House minimal impact on nature

New York architect Maria Milans del Bosch designed a home and studio in the Catskills with interventions that respect the natural environment. The house is called Camp O.

The house, which has a long and narrow footprint, is also on a slope to minimize the construction’s impact on the surrounding forest. Two different volumes make up the dwelling and are covered with roofs that slope in opposite directions. A concrete slab and a U-shaped retaining wall make up the lower level, while the upper part of the house is clad in cedar wood. The wood is charred using a Japanese technique called Shou Sugi Ban, which burns wood to protect it from damage from insects, water, and fire.

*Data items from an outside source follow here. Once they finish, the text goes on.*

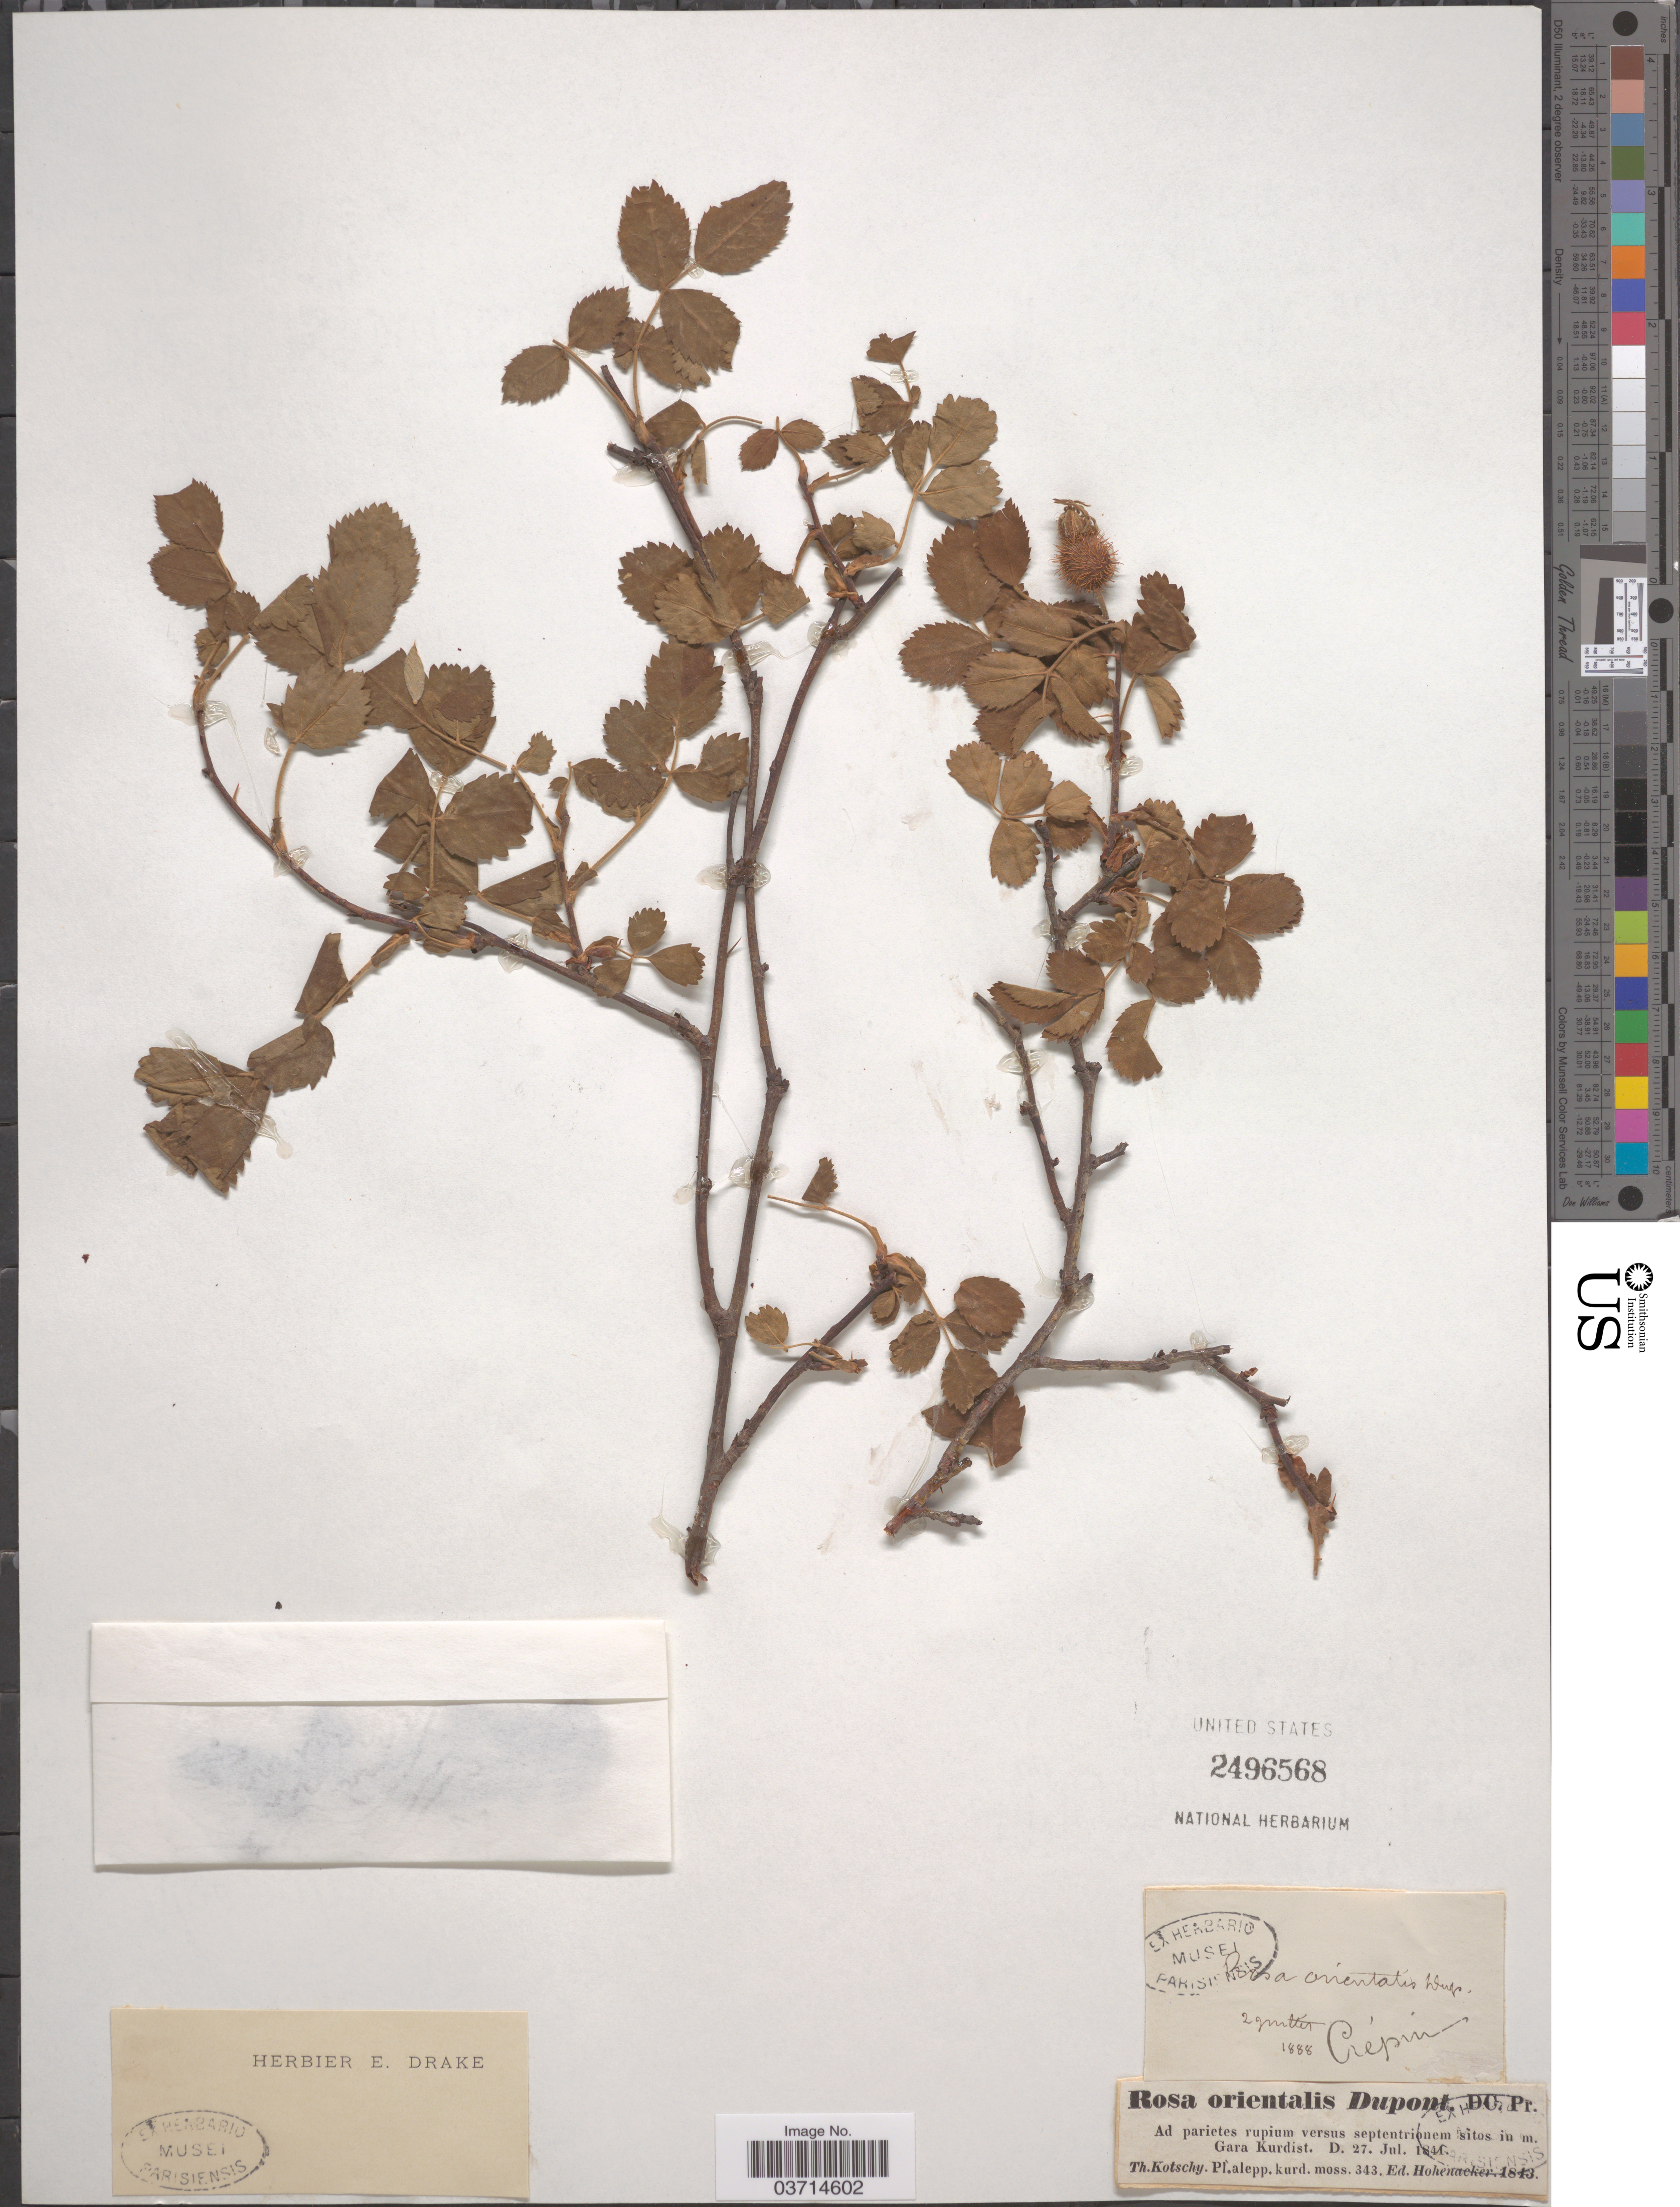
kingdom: Plantae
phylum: Tracheophyta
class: Magnoliopsida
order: Rosales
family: Rosaceae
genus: Rosa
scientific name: Rosa orientalis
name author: A.Dupont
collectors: K. G. Kotschy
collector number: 343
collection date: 1844-07-27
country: Iran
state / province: Kurdistan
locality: In m. Gara Kurdist.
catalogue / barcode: US 2496568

A feature of the design is a double height living room and kitchen flanked by large swaths of glazing. It is on different levels to enjoy the mountain views to the west and the treetops to the east. Inside the house, structural wooden beams are left exposed, with the sloping roof covered in wood and concrete. These simple materials were chosen to reflect neighboring barns. On the first floor is an office space for the architect, looking into the living room and overlooking the expansive views outside. Two bedrooms, two bathrooms and a reading area are also on the first floor.

Glazing is also strategically placed to optimize natural ventilation and light, while insulating the outside of the walls and roof to improve the home’s energy efficiency. Camp O is equipped with radiant floors and Viroc, a cement and wood fiber composite material that has good thermal retardation, is water resistant and is used in several rooms.